In a 2014 study, companies were found to run an average of 508 apps each. This number has undoubtedly increased over the past few years as companies become aware of the tools that can add value. There remains, however, a crucial problem. For the most part, apps aren’t designed to communicate independently with each other.
Enterprise Application Integration (EAI) is the solution to this problem. In some scenarios, the middleware collects incoming data and passes it to relevant applications. In others, applications are linked by connectors that allow them to communicate directly with each other. Automating the communication process between commonly used applications can play a crucial role in data analysis.
When an individual wants to download a new app on their smartphone, they are just one click away. Large organizations do not follow these rules and it takes time to migrate to a new system or integrate an upgraded CRM tool, for example. In an ideal situation, they want to deploy both the old and the new to give them a full platform of apps that can help them achieve their goals. Adding new apps while managing existing tools is often a preference, especially when compatibility is an issue.

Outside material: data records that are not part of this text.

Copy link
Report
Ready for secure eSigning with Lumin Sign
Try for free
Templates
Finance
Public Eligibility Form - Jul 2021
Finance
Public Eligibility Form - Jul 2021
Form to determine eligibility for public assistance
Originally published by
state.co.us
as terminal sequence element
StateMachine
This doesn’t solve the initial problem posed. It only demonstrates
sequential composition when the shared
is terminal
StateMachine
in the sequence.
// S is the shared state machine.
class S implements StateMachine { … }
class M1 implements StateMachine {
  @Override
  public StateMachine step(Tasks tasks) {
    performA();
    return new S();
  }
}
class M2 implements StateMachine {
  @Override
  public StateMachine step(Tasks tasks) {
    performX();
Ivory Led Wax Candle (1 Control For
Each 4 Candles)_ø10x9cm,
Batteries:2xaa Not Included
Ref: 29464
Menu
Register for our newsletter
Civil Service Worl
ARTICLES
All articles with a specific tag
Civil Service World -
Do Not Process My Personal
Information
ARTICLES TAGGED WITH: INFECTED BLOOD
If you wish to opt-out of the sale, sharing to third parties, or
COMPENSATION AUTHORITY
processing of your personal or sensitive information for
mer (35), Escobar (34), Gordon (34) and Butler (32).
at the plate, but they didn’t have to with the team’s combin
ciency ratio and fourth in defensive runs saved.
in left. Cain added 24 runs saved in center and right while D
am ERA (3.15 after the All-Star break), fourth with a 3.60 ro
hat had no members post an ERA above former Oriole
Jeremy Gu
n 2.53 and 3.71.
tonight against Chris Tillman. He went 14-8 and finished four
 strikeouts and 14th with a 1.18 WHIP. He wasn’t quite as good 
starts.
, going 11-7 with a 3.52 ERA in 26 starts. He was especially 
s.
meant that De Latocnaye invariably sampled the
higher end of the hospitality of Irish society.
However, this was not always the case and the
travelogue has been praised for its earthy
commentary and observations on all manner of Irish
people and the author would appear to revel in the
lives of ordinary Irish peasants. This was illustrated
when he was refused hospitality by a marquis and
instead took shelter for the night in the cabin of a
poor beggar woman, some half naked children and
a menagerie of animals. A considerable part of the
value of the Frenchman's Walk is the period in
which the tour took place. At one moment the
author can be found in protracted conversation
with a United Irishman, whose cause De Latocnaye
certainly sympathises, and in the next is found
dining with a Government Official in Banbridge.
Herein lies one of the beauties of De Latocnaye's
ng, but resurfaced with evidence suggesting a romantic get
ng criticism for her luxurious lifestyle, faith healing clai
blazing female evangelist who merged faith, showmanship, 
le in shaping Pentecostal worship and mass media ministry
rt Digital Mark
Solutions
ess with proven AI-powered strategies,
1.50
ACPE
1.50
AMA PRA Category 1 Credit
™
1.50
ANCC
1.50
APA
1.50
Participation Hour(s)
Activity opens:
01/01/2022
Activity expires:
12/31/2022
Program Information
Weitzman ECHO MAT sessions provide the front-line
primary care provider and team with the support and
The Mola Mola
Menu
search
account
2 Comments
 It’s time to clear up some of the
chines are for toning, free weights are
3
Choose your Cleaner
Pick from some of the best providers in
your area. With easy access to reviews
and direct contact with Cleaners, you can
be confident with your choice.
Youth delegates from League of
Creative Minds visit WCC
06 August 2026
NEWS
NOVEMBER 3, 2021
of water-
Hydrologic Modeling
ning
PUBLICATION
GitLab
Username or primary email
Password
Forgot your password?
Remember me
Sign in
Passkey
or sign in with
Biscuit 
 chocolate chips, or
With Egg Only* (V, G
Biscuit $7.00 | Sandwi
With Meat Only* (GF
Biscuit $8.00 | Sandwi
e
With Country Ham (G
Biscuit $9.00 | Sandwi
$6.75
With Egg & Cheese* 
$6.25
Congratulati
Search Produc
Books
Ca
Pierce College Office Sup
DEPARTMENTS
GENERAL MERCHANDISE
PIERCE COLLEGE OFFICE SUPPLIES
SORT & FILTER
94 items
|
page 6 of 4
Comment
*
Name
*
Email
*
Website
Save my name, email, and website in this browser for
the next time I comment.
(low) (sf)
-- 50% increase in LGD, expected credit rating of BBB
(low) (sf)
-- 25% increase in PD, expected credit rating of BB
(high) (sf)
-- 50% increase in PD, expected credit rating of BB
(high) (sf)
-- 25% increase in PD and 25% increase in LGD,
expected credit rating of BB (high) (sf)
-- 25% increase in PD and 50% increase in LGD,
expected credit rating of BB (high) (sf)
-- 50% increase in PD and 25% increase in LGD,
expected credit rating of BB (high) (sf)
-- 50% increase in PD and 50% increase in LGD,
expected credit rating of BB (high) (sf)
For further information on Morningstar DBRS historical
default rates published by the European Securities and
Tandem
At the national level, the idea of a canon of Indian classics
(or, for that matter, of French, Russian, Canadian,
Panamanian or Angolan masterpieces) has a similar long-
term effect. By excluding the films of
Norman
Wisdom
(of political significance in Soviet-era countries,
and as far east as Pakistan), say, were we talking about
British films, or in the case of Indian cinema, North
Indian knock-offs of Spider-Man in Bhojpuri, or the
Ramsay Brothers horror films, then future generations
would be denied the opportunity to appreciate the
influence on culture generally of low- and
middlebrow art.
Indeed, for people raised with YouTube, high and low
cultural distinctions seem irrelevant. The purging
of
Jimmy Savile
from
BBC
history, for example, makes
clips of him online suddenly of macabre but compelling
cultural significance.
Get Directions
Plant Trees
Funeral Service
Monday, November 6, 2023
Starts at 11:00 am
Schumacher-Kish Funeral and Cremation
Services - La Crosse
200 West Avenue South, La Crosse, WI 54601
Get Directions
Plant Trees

Although data integration expressly deals with the flow of data from one system to another, EAI has an indirect impact, ensuring consistent access to data across these programs. In this way, users are not required to familiarize themselves with new software, but only with the tools that they use consistently. EAI software brings together the data or functions of one application with those of another where they already exist.
EAI may involve steps beyond middleware deployment. Additionally, stakeholders often develop protocols to modernize the way applications interact. This will include understanding how existing applications fit into the view once new programs are added. It also means that users will want to find ways to use data efficiently once new connections come online.
Adapting to an EAI framework gives enterprises a wide range of software choices for any use case. If all cross-enterprise applications can communicate with each other with little intervention, organizations gain independence from vendors. They can take a state-of-the-art approach to stacking technology as different branded applications can be integrated seamlessly. EAI consolidates business applications into a single framework for current and future use. By automating the workflow in this way, organizations no longer need to rely on a sneakernet or an email chain to do the work of the onboarding tool. This can mean a massive boost in productivity.
When you buy an EAI solution, it is imperative that it connects to all data sources in the organization. Without interoperability, organizations face the problem of data silos – pools of information that could play a useful role in analytics, but are isolated from EAI. Automation of communication between applications has slowly been incorporated into enterprise software. In the current scheme, EAI tools act as the glue that holds a company’s business processes together.